Here's another tip for you, calling isn't everything in turkey hunting. The most important factor is scouting, and being where the birds want to be. This can make a first time hunter look like a pro because it is always easier to make a turkey go where he wants to go anyways.

I did not see any reference to other members making fun of you, but if they did then they should be ashamed for their mistakes. I am sorry to hear, if true, that this has happened.

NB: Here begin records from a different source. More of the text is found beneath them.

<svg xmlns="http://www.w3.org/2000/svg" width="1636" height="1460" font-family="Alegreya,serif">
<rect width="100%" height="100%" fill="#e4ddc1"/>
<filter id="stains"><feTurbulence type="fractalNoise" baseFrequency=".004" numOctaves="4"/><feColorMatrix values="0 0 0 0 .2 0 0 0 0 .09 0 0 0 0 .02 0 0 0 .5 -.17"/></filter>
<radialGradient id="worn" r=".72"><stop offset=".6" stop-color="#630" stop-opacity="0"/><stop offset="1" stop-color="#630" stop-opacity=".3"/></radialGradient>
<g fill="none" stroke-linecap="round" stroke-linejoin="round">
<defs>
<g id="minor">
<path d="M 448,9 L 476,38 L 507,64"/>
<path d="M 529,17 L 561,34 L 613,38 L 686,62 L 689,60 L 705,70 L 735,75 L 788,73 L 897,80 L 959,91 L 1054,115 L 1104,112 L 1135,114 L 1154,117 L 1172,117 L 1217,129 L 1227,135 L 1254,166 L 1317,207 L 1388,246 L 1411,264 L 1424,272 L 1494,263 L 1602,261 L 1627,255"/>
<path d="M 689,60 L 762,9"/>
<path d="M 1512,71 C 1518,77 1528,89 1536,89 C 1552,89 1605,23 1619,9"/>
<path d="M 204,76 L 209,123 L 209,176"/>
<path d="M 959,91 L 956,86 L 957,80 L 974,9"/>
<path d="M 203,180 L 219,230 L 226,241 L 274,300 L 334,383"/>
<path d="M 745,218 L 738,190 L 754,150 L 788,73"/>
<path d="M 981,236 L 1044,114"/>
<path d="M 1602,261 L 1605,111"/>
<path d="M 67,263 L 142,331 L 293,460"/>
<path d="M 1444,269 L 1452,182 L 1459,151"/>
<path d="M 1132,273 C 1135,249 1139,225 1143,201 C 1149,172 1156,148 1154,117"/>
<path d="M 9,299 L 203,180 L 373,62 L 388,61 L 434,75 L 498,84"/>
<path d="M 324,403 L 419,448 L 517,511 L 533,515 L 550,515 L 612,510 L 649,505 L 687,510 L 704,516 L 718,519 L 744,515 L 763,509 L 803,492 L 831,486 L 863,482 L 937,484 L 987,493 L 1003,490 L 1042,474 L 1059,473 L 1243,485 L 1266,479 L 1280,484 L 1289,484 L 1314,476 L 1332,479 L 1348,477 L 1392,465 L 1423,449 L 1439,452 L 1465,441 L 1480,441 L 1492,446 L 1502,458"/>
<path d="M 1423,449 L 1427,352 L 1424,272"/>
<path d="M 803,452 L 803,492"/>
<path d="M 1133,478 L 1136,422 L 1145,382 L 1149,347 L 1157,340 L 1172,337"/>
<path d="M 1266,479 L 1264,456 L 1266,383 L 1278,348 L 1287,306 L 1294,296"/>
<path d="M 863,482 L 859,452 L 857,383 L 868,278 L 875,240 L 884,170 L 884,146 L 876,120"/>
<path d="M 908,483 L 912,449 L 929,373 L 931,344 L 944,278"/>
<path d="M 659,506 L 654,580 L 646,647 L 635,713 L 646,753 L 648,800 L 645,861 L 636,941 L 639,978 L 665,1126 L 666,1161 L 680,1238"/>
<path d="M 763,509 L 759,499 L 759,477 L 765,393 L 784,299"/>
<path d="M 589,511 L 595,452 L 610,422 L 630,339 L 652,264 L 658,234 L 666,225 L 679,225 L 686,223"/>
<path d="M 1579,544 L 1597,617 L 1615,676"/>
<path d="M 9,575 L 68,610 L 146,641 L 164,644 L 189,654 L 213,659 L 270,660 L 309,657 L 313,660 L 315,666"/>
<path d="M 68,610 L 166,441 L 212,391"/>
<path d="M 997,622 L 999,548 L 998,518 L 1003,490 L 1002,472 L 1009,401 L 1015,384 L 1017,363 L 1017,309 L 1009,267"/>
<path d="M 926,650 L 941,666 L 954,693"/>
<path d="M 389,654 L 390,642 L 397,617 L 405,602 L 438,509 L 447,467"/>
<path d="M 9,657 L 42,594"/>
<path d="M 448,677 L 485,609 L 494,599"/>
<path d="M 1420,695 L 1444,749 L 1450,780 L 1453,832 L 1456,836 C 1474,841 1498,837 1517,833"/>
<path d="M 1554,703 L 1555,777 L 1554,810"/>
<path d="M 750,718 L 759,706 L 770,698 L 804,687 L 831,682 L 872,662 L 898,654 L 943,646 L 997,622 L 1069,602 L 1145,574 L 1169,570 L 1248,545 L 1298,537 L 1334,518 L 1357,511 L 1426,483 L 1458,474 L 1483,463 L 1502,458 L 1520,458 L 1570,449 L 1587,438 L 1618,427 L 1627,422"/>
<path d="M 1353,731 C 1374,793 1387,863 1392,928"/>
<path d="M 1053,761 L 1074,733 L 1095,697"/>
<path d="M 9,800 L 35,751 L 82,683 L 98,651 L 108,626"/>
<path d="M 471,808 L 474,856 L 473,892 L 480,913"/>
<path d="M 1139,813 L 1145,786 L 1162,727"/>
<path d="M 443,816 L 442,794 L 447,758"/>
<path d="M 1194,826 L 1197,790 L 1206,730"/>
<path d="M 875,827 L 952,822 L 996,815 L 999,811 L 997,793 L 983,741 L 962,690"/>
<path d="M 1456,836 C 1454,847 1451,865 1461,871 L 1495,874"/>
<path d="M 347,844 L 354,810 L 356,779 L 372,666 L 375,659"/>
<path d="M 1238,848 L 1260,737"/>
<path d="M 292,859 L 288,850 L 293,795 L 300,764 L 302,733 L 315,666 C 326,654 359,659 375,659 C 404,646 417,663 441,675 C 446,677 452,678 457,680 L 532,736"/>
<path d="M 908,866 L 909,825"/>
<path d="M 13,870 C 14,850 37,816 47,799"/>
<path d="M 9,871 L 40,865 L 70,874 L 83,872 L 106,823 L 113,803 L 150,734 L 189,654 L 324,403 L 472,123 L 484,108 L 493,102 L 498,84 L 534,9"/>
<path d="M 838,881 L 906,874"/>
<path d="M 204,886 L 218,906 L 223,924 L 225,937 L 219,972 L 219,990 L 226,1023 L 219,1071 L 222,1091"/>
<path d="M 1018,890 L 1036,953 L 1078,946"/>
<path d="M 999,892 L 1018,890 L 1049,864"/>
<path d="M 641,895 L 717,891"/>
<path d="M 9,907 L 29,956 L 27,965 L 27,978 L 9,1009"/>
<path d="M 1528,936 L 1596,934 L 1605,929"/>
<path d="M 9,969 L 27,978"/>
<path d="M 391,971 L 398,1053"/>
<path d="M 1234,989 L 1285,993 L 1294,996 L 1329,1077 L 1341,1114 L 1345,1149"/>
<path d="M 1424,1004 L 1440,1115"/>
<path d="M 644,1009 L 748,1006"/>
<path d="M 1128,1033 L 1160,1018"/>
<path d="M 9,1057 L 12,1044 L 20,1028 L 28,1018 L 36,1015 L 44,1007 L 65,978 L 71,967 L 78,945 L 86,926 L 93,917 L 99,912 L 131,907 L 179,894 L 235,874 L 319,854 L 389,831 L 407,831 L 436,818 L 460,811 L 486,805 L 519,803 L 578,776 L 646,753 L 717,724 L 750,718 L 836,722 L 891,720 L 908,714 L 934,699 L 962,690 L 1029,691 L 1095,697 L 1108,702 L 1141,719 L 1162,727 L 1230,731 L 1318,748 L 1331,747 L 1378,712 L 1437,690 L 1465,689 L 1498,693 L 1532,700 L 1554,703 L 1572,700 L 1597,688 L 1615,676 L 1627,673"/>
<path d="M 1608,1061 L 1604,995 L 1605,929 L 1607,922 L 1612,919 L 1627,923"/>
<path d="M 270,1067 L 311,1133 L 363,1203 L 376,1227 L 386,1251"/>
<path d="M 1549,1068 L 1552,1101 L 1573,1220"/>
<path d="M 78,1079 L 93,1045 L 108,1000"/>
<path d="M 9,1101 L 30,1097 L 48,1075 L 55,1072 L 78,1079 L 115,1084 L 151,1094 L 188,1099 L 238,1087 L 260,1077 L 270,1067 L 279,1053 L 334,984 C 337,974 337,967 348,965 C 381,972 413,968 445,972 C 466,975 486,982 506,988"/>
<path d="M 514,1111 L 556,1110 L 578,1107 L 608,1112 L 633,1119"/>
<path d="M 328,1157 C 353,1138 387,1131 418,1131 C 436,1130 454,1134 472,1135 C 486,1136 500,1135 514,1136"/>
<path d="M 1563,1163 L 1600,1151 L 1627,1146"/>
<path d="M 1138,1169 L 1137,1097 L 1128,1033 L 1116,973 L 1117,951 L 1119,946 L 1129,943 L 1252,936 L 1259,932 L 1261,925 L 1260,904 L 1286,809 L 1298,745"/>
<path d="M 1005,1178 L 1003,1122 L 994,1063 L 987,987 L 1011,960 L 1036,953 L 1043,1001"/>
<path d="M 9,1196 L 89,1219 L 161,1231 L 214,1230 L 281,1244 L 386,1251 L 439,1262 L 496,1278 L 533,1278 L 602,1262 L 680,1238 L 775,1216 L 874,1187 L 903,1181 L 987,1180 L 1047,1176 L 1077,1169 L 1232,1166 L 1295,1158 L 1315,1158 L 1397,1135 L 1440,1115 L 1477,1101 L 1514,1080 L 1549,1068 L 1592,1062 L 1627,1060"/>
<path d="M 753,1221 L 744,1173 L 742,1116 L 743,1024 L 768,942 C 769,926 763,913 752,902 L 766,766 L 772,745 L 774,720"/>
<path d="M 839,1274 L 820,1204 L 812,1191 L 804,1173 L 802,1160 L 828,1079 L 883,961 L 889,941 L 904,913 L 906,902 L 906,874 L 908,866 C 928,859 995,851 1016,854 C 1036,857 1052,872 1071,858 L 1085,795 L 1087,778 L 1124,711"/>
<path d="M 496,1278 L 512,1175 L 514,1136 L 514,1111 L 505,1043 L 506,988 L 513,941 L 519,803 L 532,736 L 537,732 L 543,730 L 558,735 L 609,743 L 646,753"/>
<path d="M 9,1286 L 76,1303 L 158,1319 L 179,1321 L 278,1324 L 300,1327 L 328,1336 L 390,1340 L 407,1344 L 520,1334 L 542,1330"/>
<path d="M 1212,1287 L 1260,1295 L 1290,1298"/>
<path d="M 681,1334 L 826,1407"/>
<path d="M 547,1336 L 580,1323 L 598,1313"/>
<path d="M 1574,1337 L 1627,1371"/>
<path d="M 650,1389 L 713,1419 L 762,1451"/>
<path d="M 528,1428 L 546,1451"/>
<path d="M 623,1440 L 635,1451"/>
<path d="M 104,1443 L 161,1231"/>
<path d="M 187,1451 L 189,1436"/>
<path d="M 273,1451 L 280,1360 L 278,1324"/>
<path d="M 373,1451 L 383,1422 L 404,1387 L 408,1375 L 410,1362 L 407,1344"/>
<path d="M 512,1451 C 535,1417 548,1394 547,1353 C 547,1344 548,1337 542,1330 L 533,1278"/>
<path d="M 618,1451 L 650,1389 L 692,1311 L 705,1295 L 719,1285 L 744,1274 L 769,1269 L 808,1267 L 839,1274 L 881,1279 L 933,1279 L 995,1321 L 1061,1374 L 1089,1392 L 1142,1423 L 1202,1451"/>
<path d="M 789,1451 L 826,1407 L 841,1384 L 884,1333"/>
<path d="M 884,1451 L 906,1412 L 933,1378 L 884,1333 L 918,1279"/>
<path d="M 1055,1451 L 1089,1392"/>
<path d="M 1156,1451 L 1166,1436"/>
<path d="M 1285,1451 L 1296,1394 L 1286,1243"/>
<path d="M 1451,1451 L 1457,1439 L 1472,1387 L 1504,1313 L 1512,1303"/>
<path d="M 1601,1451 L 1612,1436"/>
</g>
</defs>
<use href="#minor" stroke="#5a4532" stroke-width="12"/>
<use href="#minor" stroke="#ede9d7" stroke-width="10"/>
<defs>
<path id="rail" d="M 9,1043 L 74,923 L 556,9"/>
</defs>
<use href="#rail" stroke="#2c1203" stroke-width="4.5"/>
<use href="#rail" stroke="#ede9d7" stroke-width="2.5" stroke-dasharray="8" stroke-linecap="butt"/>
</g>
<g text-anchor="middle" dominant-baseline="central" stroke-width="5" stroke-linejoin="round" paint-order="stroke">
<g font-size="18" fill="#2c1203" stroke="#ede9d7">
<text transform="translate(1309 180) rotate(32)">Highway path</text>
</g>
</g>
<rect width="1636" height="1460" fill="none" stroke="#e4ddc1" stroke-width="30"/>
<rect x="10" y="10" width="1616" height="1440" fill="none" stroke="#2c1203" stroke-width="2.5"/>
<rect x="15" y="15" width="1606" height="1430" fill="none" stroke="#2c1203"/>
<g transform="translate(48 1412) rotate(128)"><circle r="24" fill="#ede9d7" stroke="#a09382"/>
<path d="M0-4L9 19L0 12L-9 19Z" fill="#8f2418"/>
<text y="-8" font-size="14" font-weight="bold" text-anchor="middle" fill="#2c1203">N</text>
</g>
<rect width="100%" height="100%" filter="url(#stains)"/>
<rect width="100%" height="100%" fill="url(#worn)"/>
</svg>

Poaching is wrong, whether on private or public land.


----------



## cbbase32

thanks mallard_molester lol, there is onething i learned from the site, AHOLE LOT OF PRICKS ON HERE, so i did learn me something


----------



## mallard_molester

the funniest thing is, i could bet everything i own that everyone on this board does things that are illegal from time to time,


----------



## cbbase32

I bet everything i own aswell, sure they do, its like people goes to chuch just to get something free out of it, but never once laid there hand on a bible to read it. I would say 90% poachers here thereselfs no doubt


----------



## IOWAFOWLER

There is no way in hell there are 90% poachers on this site. You my friend are the minority. You need to realize that your a freakin idiot and should not be allowed to hunt. Its people like you that get our rights taken away little by little each year.


----------



## Crazy Horse RVN

My guess is that "cbbase32" is simply 'Full Of It" if you know what I mean. I don't believe for a minute that he killed a hen. He's just what's known as a internet "Troll."

With that handle "cbbase32" I'll bet there are a number of ND Game wardens running through CB files looking up that "Handle."

In any case, if there is some element of truth (and I doubt that) in his statement of poaching a hen, it will only be a matter of time before he's caught doing some other unlawful deed. His time will come. We can only hope it comes soon. :sniper:


----------



## nodakoutdoors.com

cbbase32 has been deactivated for obvious reasons.


----------